▶ _Your objective_
The expected answer is a copy of every line in the listing that has the word "href".
Supplied entries Start Marker
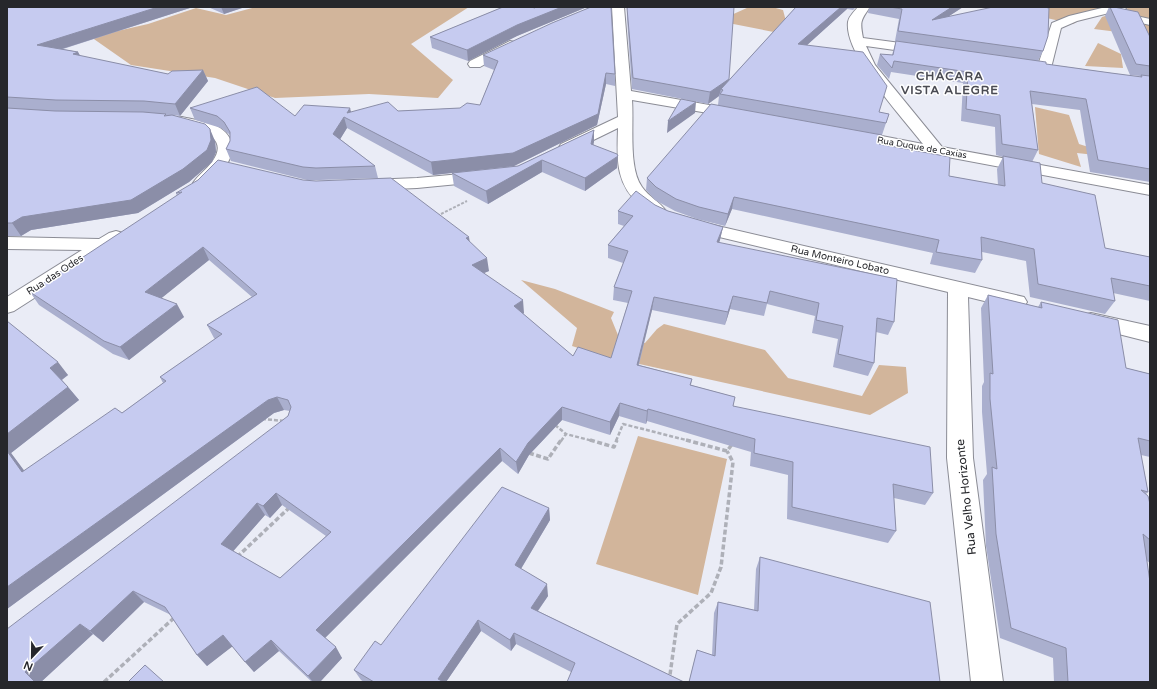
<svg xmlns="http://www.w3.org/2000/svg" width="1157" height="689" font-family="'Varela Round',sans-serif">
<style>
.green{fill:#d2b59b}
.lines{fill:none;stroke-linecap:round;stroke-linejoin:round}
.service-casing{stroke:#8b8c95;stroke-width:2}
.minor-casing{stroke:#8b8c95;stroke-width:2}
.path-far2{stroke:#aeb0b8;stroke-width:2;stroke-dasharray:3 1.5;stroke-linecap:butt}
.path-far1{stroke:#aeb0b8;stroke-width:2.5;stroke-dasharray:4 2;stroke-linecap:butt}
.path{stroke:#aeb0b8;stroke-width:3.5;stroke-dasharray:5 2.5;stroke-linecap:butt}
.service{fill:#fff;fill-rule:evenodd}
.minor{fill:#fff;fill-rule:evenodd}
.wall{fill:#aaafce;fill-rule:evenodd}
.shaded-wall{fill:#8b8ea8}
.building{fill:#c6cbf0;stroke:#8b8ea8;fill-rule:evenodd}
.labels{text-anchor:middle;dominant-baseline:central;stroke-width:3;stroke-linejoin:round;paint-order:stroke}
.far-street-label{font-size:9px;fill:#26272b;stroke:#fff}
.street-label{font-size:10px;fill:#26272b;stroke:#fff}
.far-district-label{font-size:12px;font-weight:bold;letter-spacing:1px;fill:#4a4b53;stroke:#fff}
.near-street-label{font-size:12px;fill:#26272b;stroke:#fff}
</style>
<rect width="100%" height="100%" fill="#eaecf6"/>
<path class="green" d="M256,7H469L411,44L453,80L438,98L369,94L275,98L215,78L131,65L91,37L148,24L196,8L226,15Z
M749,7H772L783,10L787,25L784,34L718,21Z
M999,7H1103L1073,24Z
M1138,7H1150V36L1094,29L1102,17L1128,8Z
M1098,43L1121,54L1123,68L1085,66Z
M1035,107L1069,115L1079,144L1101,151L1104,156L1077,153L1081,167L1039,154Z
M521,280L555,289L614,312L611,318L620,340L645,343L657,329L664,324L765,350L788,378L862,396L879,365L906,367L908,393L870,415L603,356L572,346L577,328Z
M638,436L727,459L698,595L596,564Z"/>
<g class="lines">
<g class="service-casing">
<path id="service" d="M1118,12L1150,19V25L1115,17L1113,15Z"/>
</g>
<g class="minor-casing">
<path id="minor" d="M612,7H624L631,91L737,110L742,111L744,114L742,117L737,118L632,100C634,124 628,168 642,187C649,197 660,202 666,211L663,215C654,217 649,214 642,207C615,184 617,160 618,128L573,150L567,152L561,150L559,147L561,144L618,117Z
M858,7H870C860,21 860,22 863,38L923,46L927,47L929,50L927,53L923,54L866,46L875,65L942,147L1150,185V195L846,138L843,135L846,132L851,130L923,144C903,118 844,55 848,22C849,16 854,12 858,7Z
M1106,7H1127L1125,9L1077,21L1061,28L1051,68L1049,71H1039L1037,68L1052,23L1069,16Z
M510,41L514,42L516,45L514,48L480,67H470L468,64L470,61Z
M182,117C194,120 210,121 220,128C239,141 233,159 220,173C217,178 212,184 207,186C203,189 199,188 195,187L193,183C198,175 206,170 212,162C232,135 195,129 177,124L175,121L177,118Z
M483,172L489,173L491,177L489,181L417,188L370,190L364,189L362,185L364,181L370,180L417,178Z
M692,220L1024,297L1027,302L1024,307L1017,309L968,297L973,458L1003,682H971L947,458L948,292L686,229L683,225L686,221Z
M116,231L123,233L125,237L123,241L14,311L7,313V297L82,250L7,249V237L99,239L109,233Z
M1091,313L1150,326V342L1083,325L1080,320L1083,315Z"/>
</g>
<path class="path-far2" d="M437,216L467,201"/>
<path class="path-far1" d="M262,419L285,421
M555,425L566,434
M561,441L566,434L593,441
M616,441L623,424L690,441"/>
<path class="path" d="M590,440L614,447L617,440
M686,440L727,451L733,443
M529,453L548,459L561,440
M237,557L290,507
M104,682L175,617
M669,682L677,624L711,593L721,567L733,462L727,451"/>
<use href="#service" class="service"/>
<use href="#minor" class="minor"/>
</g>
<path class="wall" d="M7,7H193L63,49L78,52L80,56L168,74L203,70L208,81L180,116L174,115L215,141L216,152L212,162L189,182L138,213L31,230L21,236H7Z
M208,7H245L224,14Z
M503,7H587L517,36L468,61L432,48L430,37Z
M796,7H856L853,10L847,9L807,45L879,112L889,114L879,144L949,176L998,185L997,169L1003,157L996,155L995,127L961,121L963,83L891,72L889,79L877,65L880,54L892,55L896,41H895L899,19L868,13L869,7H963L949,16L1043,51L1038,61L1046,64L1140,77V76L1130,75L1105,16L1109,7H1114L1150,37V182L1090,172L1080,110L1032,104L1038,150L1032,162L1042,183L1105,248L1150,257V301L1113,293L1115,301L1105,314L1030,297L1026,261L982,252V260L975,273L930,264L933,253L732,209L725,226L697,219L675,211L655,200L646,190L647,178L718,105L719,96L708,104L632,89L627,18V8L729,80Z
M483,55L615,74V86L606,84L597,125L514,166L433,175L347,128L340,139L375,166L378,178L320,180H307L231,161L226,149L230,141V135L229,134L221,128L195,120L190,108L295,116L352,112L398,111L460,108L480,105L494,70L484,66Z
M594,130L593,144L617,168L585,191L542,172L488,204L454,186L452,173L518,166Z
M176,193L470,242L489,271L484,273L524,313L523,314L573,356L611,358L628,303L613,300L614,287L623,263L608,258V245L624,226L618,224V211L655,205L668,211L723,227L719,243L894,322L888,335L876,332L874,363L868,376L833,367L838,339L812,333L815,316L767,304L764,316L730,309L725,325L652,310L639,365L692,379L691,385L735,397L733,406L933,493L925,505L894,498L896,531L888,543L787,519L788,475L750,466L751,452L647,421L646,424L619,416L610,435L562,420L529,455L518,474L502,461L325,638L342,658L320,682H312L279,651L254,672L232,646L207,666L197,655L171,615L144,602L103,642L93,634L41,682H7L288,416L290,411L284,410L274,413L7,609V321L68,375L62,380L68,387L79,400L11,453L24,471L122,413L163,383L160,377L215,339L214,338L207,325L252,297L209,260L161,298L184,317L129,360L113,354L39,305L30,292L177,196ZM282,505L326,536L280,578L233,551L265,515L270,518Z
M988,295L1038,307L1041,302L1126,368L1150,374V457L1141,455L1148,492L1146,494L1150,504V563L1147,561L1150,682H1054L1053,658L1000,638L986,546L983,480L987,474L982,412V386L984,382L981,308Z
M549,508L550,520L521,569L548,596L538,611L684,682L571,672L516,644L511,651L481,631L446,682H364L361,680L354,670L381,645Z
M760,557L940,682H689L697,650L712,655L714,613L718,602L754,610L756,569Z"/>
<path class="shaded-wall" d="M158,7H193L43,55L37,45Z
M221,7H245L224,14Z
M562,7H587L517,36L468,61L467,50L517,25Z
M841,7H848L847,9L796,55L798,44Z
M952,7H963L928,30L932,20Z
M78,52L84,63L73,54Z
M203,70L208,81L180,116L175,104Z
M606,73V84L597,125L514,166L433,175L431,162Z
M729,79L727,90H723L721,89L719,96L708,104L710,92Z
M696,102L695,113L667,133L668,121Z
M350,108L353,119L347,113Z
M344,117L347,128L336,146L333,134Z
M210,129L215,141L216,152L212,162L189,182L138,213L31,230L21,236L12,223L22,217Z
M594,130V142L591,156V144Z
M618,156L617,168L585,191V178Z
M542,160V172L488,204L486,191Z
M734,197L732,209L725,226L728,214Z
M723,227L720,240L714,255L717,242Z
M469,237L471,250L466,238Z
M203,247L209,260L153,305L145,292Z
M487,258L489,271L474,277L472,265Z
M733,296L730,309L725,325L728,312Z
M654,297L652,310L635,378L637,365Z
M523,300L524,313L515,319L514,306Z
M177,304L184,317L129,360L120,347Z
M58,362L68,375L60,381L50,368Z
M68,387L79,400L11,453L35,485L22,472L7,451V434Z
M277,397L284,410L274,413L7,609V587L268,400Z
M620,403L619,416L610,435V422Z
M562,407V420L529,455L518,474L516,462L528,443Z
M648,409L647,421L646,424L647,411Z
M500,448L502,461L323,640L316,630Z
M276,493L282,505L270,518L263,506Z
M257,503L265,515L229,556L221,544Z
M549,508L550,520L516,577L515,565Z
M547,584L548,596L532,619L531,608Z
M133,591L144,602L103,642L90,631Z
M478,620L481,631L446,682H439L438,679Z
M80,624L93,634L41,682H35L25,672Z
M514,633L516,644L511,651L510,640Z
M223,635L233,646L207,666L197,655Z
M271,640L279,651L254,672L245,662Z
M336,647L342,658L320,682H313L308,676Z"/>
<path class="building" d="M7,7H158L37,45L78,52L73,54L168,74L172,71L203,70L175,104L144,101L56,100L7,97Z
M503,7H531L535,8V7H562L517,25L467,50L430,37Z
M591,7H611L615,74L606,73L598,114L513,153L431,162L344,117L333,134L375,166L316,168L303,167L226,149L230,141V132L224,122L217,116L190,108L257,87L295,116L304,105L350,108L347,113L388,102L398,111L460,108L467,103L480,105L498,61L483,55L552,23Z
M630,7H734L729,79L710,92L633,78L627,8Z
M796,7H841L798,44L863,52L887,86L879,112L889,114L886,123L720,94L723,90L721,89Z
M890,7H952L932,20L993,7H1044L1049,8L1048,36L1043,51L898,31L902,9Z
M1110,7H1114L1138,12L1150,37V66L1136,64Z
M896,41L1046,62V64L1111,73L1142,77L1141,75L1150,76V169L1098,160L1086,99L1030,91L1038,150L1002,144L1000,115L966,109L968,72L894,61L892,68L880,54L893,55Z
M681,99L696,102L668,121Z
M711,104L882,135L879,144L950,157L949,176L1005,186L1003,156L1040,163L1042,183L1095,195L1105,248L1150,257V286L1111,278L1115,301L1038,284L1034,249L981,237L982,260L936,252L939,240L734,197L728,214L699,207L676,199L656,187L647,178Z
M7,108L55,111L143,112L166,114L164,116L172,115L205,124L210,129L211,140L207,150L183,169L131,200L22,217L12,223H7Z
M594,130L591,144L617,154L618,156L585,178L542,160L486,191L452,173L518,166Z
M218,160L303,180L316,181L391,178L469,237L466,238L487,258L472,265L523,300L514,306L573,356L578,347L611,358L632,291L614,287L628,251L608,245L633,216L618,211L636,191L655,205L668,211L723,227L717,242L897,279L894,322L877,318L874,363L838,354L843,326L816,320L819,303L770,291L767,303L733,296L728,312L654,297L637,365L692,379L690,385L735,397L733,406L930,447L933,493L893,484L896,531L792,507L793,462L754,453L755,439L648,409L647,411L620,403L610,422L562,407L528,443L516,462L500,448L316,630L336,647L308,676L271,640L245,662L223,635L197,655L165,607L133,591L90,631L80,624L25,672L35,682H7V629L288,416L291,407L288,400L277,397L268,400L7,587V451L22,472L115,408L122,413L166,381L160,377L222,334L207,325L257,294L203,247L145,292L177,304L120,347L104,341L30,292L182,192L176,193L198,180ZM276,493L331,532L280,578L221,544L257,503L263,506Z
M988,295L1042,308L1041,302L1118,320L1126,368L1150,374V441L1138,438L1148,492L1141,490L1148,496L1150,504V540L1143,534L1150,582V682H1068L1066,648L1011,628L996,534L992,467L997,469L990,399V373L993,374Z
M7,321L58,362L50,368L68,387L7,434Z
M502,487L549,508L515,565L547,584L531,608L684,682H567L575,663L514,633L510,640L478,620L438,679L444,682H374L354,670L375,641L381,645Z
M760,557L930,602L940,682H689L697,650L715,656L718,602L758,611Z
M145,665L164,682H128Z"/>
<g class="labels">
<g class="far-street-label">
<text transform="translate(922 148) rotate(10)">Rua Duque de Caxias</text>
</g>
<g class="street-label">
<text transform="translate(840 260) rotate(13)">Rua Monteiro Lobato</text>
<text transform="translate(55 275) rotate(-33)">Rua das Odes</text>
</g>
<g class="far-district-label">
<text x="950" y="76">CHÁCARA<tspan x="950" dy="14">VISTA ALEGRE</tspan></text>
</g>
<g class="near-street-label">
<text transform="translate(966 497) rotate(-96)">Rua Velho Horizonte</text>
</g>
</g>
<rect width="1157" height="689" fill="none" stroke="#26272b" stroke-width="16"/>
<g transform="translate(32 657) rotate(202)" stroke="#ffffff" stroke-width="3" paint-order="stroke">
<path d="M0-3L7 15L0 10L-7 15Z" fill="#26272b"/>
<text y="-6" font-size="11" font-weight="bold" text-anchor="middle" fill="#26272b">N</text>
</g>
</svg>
Supplied entries End Marker
Supplied entries Start Marker
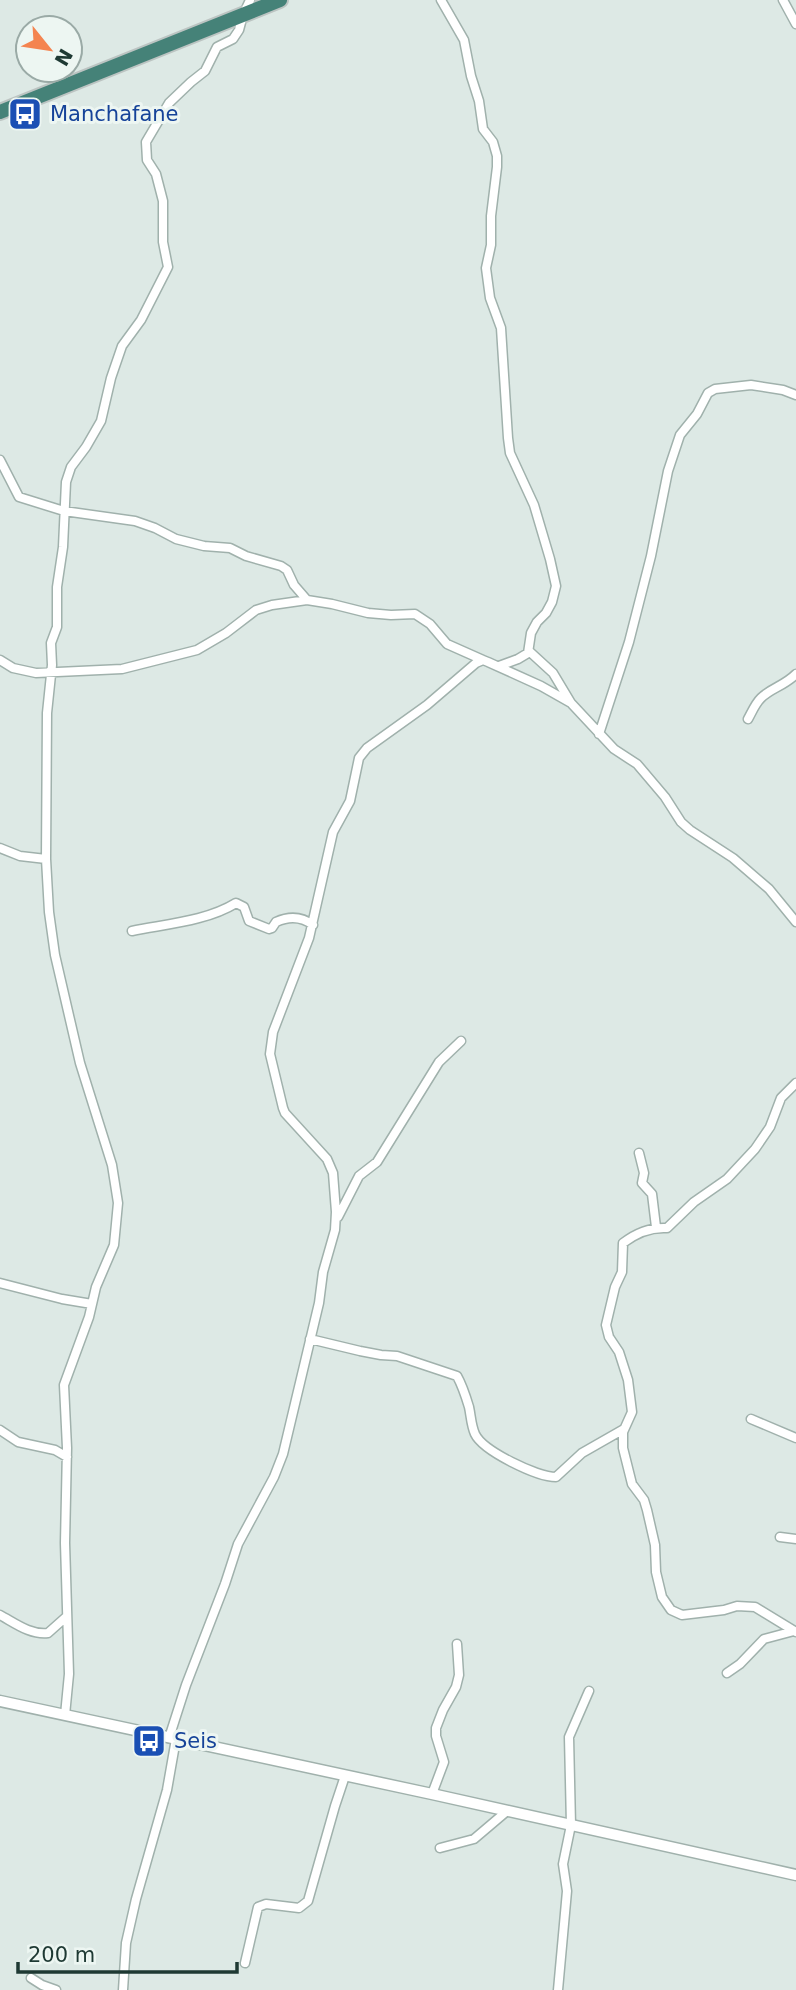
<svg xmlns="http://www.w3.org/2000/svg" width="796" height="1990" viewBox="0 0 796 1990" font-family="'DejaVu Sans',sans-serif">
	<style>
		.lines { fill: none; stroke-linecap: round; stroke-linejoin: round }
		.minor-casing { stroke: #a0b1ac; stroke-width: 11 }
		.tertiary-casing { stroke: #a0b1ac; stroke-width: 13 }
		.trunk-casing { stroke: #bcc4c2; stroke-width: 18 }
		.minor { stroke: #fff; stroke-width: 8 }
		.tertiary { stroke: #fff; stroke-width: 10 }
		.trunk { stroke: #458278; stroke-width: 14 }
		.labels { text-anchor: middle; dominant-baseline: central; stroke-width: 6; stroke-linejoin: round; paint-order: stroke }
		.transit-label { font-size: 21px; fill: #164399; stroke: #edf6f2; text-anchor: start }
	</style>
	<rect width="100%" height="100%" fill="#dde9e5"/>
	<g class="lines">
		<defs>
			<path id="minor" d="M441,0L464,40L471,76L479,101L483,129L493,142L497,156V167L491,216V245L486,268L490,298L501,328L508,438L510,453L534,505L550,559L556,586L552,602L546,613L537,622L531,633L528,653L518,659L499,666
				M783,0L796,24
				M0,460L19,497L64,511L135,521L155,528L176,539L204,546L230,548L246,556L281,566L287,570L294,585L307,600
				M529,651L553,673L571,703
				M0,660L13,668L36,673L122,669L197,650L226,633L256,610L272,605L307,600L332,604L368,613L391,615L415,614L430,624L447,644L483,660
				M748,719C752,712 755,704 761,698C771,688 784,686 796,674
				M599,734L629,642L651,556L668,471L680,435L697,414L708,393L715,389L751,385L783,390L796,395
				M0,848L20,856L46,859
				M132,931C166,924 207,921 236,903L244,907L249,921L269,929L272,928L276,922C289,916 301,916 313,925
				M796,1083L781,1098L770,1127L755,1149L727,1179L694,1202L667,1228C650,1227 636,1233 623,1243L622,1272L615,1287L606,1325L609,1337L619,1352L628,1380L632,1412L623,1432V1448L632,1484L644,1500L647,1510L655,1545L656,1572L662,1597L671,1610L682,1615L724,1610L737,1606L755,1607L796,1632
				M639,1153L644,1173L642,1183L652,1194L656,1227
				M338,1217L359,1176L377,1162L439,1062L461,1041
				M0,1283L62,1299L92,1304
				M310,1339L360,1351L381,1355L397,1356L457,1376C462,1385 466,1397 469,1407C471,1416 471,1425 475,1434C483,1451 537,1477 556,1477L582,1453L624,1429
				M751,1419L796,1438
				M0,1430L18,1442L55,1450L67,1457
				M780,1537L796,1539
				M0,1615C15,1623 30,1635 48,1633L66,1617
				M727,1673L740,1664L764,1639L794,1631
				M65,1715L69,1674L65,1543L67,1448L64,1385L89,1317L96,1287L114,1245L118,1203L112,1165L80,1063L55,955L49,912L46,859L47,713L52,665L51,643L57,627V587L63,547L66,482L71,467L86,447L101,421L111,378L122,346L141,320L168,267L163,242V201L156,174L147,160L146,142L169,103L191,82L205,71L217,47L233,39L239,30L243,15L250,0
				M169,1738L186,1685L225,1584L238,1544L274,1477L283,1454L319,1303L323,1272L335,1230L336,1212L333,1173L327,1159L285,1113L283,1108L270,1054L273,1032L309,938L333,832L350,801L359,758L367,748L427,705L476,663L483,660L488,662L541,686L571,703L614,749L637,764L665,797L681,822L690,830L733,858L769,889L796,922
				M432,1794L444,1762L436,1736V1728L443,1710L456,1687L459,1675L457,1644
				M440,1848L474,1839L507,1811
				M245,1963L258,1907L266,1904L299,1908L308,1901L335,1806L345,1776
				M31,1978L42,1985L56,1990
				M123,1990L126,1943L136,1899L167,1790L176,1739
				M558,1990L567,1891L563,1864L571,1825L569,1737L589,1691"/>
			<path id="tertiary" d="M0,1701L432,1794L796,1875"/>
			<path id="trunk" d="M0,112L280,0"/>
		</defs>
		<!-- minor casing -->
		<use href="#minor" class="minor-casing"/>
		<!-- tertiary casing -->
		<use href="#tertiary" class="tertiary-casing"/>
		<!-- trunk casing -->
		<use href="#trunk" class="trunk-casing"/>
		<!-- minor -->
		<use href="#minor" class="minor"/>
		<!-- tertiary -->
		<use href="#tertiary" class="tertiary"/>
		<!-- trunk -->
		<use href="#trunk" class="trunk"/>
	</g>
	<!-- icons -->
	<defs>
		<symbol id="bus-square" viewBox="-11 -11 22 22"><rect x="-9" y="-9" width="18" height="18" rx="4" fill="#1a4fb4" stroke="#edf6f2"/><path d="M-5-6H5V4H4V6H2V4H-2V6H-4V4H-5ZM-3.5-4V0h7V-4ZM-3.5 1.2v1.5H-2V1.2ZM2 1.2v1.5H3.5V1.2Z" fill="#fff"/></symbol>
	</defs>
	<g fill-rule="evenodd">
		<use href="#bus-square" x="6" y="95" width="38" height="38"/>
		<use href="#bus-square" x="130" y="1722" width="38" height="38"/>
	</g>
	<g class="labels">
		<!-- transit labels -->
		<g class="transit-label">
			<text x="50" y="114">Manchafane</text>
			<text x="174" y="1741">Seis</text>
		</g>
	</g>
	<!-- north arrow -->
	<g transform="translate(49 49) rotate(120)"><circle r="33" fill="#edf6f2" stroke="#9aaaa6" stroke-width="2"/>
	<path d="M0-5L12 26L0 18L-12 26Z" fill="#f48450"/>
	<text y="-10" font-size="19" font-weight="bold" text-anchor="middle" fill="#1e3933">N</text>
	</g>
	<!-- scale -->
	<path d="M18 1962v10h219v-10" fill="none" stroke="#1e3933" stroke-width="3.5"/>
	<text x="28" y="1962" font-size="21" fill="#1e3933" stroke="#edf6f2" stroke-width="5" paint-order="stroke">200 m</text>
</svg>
Supplied entries End Marker
▶ _The completed task_
<use href="#service" class="service"/>
<use href="#minor" class="minor"/>
		<use href="#minor" class="minor-casing"/>
		<use href="#tertiary" class="tertiary-casing"/>
		<use href="#trunk" class="trunk-casing"/>
		<use href="#minor" class="minor"/>
		<use href="#tertiary" class="tertiary"/>
		<use href="#trunk" class="trunk"/>
		<use href="#bus-square" x="6" y="95" width="38" height="38"/>
		<use href="#bus-square" x="130" y="1722" width="38" height="38"/>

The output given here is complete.